Texto de leitura ▸
━━━━━━━━

2.5.3 Eleição da primeira Diretoria da Associação. Nesse momento, a Assembleia precisa fazer a eleição da primeira Diretoria da Associação de Moradores, decidindo qual vai ser a duração de seu mandato e a data das próximas eleições para os cargos de direção. A Diretoria precisa ser composta pelo Conselho de Administração e pelo Conselho Fiscal, que possuem as seguintes funções: •

Conselho de Administração.

É o órgão responsável pela administração e gestão da Associação de Moradores, formado, obrigatoriamente, por uma Diretoria Executiva - Diretor Presidente e pelo Diretor Vice-Presidente, um Secretário e um Tesoureiro. A Diretoria Executiva (Presidente e Vice-Presidente) tem dever de representar os interesses de todos os associados, realizando os atos de administração e gestão em nome de seus representados. O Secretário tem o dever de organizar e produzir os documentos da Associação, como atas, livros obrigatórios, correspondências, editais de convocação, etc. Ao Tesoureiro cabe a organização e administração das questões financeiras da Associação, sempre de acordo com as determinações da Diretoria Executiva. •

Conselho Fiscal.

━━━━━━━━

Itens do conjunto de dados:
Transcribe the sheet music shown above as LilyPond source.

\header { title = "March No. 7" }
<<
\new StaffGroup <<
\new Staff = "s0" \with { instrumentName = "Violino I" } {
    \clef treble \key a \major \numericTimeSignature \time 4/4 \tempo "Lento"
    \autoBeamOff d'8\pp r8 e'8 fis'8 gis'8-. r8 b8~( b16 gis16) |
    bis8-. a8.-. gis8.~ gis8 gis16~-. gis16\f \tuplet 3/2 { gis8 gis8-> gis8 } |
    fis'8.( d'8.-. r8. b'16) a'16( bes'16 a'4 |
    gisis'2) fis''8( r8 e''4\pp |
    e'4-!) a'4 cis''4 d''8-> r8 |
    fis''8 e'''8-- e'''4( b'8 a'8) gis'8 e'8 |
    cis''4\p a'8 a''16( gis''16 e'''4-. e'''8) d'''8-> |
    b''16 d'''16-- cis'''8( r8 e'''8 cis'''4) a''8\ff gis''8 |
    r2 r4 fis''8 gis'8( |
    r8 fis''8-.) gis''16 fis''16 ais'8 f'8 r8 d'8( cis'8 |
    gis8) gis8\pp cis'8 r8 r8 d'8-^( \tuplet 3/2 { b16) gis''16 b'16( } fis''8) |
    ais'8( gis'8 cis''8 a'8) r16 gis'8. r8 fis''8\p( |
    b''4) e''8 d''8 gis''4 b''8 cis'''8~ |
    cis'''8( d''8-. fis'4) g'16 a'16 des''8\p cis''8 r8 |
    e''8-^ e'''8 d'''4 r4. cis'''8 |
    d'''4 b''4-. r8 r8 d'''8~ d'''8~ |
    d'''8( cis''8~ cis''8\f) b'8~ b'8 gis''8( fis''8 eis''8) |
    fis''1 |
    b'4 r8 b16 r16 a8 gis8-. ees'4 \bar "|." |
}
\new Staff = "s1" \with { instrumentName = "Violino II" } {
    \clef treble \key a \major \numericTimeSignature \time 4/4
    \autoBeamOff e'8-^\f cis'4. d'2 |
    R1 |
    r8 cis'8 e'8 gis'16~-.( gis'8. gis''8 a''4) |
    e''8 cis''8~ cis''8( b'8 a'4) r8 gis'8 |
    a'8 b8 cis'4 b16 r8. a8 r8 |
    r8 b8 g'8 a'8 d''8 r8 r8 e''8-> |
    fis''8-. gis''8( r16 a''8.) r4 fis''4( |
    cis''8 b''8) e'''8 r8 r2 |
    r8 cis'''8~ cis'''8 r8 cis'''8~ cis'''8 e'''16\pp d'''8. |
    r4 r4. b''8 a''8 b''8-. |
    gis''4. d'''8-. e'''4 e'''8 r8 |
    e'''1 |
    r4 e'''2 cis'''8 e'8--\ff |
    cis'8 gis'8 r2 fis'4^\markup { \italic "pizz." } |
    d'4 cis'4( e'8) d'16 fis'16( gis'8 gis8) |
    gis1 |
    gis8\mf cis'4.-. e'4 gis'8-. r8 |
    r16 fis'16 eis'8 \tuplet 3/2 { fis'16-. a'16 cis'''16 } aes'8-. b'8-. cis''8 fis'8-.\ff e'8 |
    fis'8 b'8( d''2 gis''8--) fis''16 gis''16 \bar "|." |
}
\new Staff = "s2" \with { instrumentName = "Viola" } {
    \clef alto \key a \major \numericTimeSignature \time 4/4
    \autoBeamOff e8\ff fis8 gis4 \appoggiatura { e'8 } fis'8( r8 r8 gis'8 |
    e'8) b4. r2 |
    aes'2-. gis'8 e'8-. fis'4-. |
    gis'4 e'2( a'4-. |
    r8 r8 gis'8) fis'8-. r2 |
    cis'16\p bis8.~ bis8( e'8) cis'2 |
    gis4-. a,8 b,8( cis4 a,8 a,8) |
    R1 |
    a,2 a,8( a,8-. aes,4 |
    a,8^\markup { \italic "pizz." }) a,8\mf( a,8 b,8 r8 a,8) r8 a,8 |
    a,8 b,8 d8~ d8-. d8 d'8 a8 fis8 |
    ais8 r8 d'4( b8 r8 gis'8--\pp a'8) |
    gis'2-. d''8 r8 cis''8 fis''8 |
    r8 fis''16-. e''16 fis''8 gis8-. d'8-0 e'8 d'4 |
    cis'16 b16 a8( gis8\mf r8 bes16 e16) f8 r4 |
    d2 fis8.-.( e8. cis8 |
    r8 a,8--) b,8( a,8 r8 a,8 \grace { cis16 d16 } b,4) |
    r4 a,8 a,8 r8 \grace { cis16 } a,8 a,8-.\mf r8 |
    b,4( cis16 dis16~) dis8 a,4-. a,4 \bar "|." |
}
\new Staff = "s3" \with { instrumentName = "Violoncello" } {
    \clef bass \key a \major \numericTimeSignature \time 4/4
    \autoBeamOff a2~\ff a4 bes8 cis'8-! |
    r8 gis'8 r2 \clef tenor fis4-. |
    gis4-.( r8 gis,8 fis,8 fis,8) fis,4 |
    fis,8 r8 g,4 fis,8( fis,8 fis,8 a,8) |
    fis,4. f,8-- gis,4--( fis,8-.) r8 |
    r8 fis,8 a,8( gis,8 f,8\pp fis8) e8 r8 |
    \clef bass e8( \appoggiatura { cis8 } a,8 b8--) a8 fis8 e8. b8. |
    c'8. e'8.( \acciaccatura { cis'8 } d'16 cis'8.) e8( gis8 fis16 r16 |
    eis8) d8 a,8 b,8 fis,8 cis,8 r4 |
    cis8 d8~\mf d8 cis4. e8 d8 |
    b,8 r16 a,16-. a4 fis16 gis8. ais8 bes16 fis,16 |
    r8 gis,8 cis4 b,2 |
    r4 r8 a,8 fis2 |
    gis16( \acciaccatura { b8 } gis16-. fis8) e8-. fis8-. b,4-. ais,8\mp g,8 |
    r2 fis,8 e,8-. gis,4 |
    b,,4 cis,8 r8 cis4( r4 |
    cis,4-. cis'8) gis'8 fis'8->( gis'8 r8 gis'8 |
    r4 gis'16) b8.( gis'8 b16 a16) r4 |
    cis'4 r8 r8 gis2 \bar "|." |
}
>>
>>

━━━━━━━━

Tarefa ▸ De acordo com o texto sobre a Associação de Moradores, o que cabe ao Tesoureiro? Os dados não têm nenhum papel nesta atividade.

Resposta ▸ Cabe ao Tesoureiro organizar e administrar as questões financeiras da Associação, sempre de acordo com as determinações da Diretoria Executiva.